◆ PAGE EXCERPT
▽

Home Secretary Yvette Cooper has dismissed claims that local grooming gang inquiries would provide local authorities with no new learning.
It comes after the Bradford District Safeguarding Children Partnership (BDSCP) — made up of Bradford Council, West Yorkshire Police and the local Care Partnership — rejected a local MP’s calls for an grooming gangs inquiry, stating in January that examining child sex abuse in Bradford “would cost a huge amount of money” and is "unlikely to provide us with any new learning”.
But during questioning on the Home Affairs Select Committee, Ms Cooper contradicted this view, claiming that the government “want all local organisations to support local inquiries.”
Asked by Keighley and Ilkley MP Robbie Moore whether she agreed with Bradford Council’s comments, the Home Secretary said:
“In each of those cases [Oldham and Telford] they uncovered important new local information, but also they provided a basis for action to be taken… both to go after perpetrators and to ensure new standards are in place…”

△

◆ TASK BRIEF
Using the article on grooming gang inquiries, answer each of these, numbering your answers the same way:
1. Which three bodies make up the Bradford District Safeguarding Children Partnership?
2. In what month did that partnership say an inquiry was unlikely to provide new learning?
3. Which constituency does Robbie Moore represent?

◆ ITEMS
▽

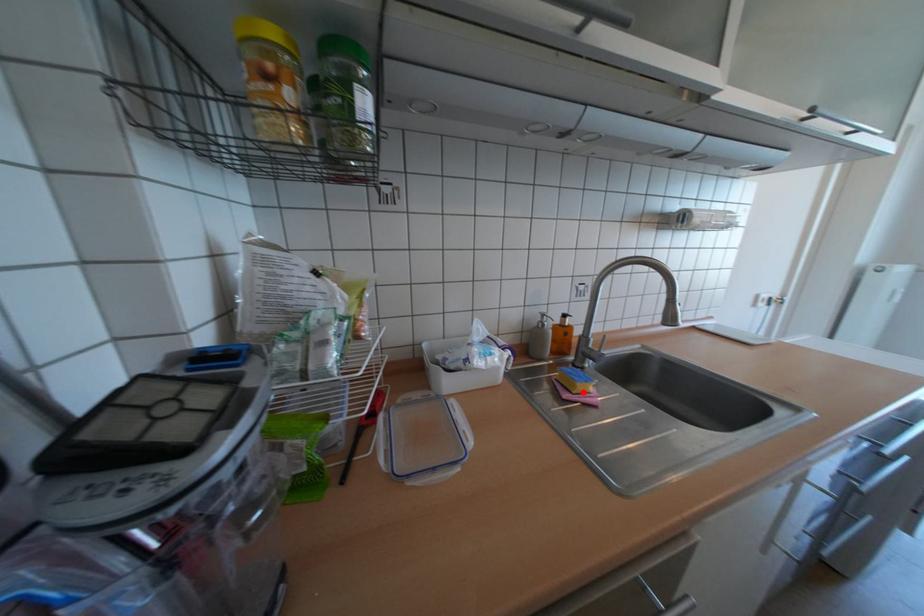
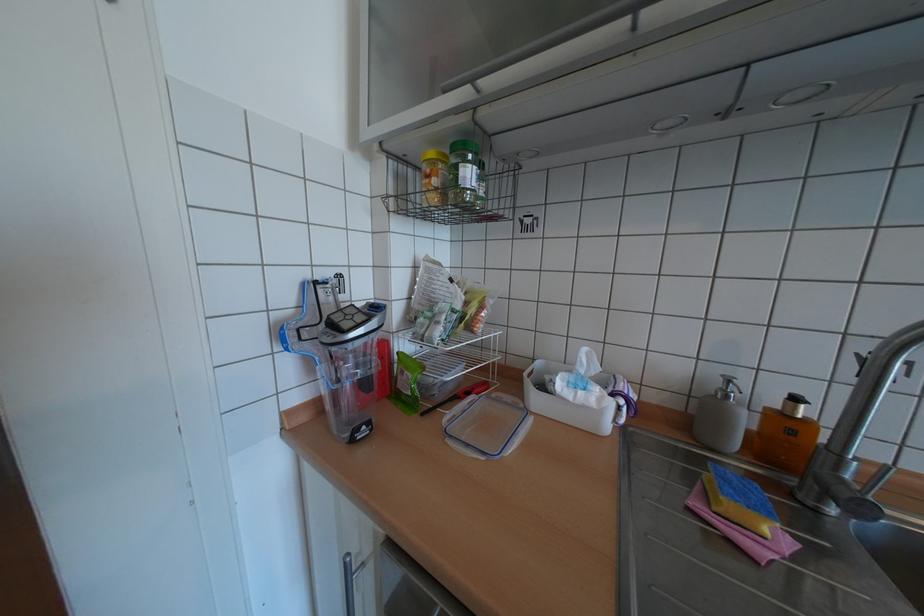
The point at the highlighted location is marked in the first image. Where is the corresponding point in the second image?

(723, 508)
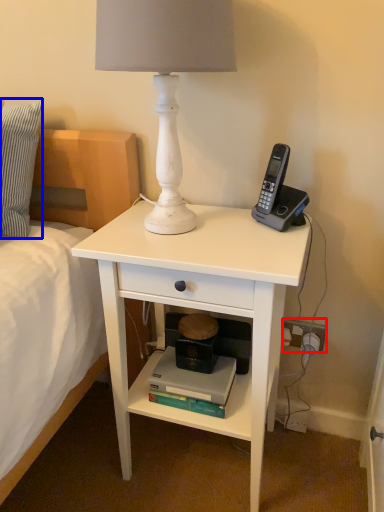
Question: Which object is further to the camera taking this photo, power outlet (highlighted by a red box) or pillow (highlighted by a blue box)?

Choices:
 (A) power outlet
 (B) pillow

Answer: (A)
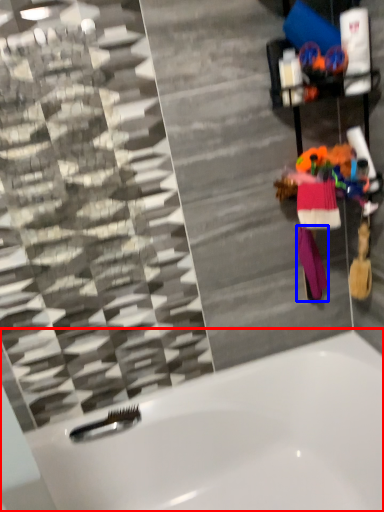
Question: Among these objects, which one is nearest to the camera, bathtub (highlighted by a red box) or clothing (highlighted by a blue box)?

Choices:
 (A) bathtub
 (B) clothing

Answer: (A)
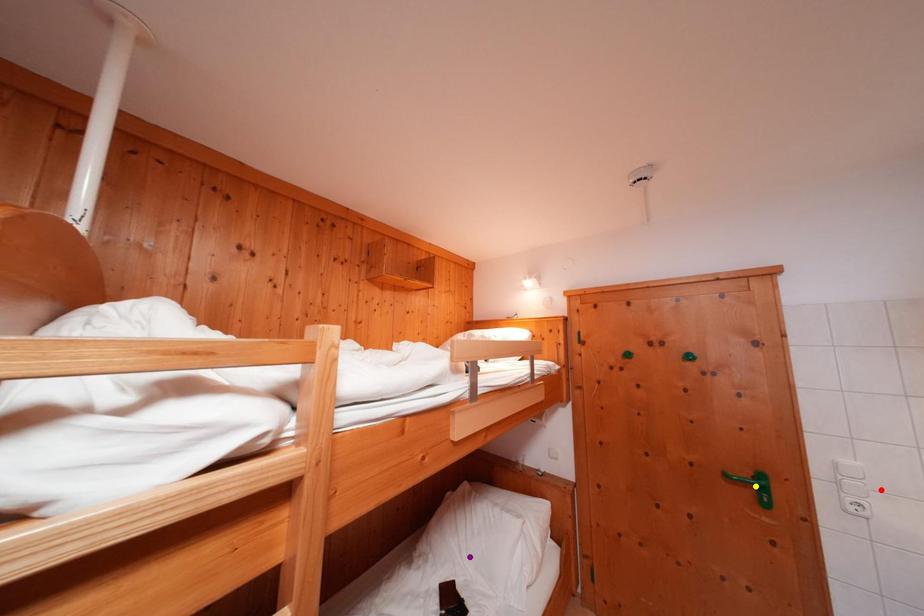
Order these from nearest to farthest:
A) red point
B) purple point
C) yellow point

red point → yellow point → purple point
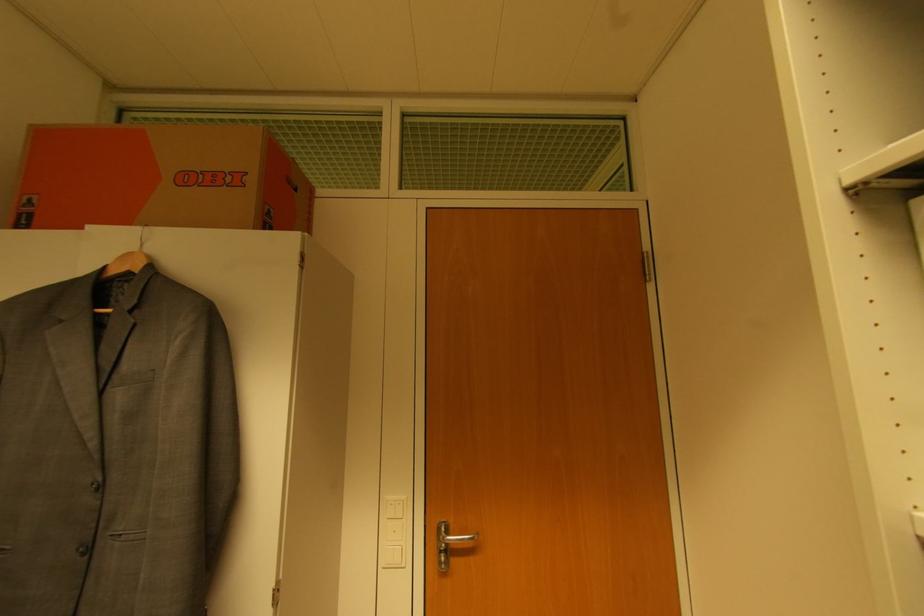
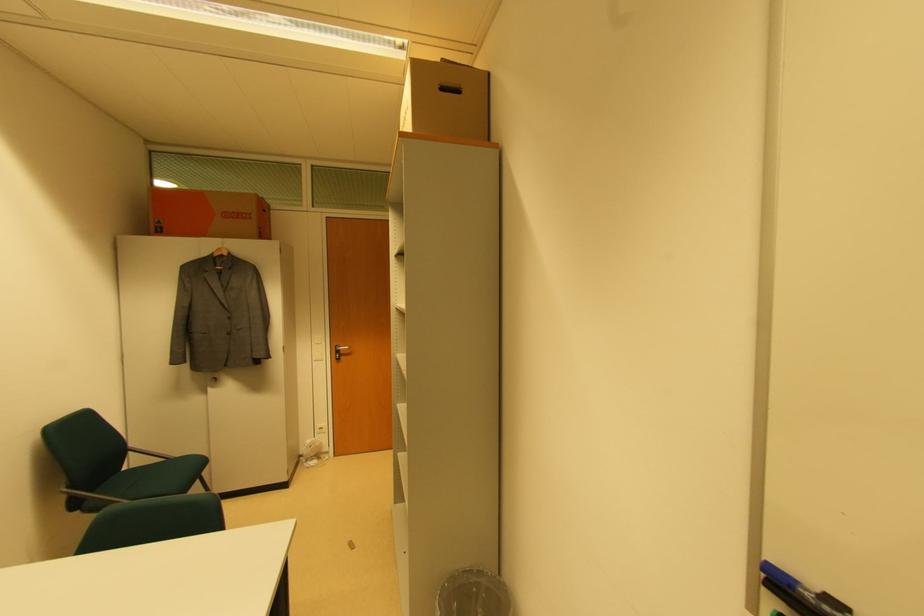
Question: What movement of the cameraman would produce the second image?

Choices:
 (A) Left
 (B) Right
 (C) Forward
 (D) Backward

Answer: (D)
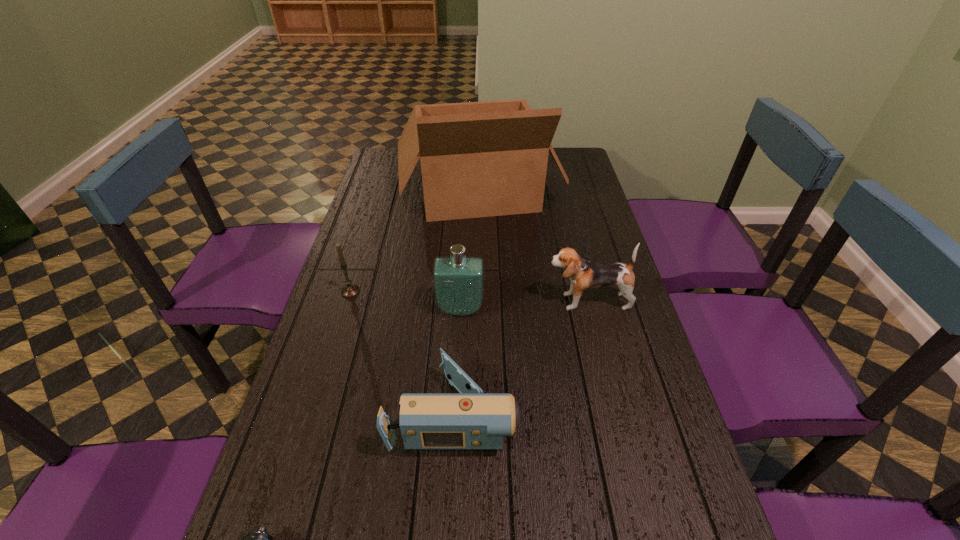
This screenshot has width=960, height=540. Find the location of `the second closest object to the puppy`. the second closest object to the puppy is located at coordinates (470, 420).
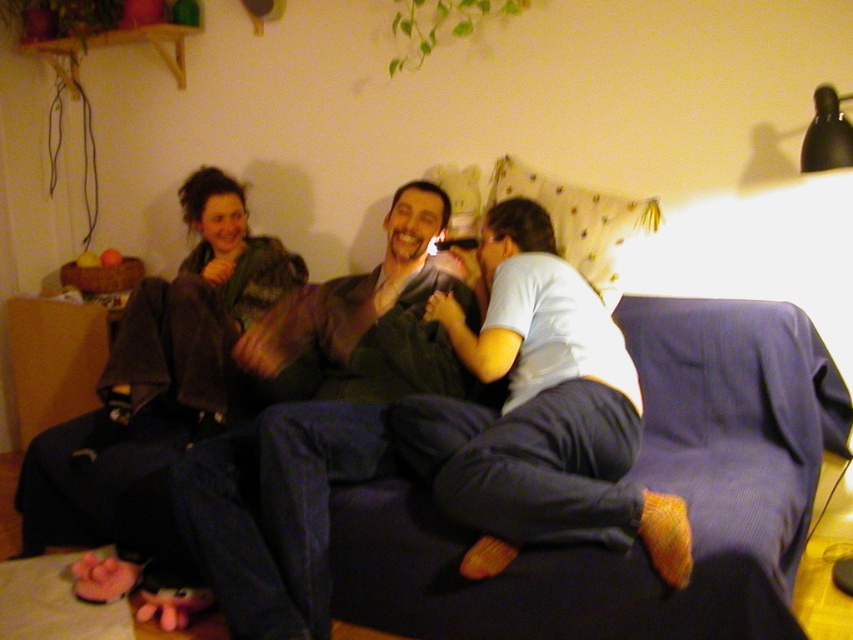
What are the coordinates of `blue corduroy couch at center` in the screenshot? It's located at (647, 484).

Does point (646, 348) lie in front of point (219, 454)?

No, (646, 348) is further to viewer.

The height and width of the screenshot is (640, 853). What are the coordinates of `blue corduroy couch at center` in the screenshot? It's located at (647, 484).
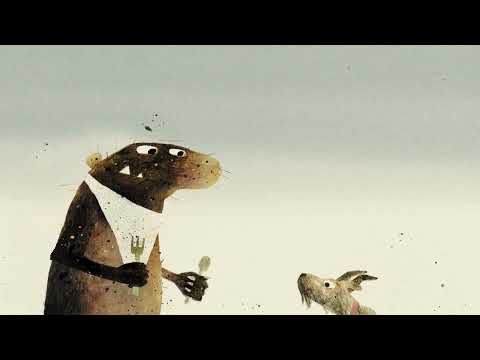
The image size is (480, 360). Identify the location of spoon. (204, 268).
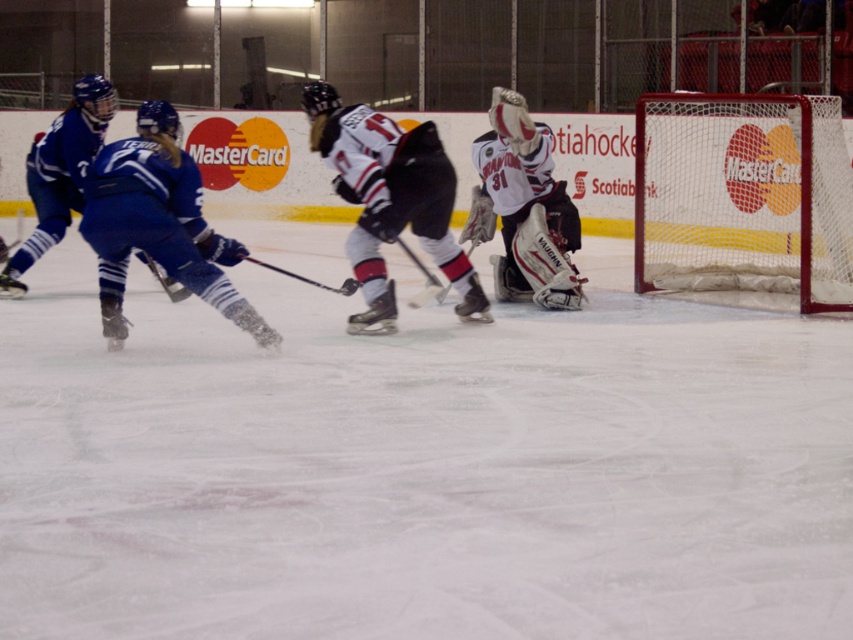
Does matte black hockey stick at left lie in front of metallic silver hockey stick at center?

No, it is behind metallic silver hockey stick at center.

Who is shorter, matte black hockey stick at left or metallic silver hockey stick at center?

Standing shorter between the two is metallic silver hockey stick at center.

Where is `matte black hockey stick at left`? The width and height of the screenshot is (853, 640). matte black hockey stick at left is located at coordinates (165, 280).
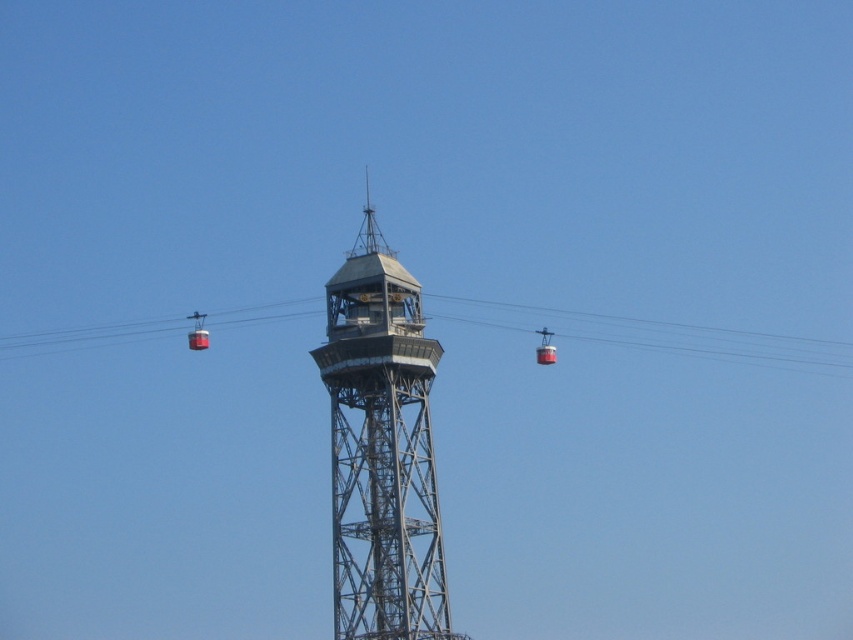
You are a visitor planning to take a photo of the metallic gray tower at center and the metallic cable car at center from a distance. Which object will appear narrower in your photo?

The metallic gray tower at center will appear narrower in your photo since it has a lesser width compared to the metallic cable car at center.

You are standing at the origin point of the coordinate system in the image. The metallic gray tower at center is located at point 0.703, 0.448. If you want to walk directly towards the tower, which direction should you head?

Since the metallic gray tower at center is located at coordinates 0.703 on the x axis and 0.448 on the y axis, you should move towards the right and slightly upwards to reach it.

You are a visitor standing at the base of the metallic gray tower at center and want to take a photo of the metallic cable car at center as it passes by. Which object will appear larger in your photo?

The metallic gray tower at center will appear larger in the photo because it is bigger than the metallic cable car at center.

△

◆ WRITTEN SOLUTION
1. Bradford Council, West Yorkshire Police and the local Care Partnership
2. January
3. Keighley and Ilkley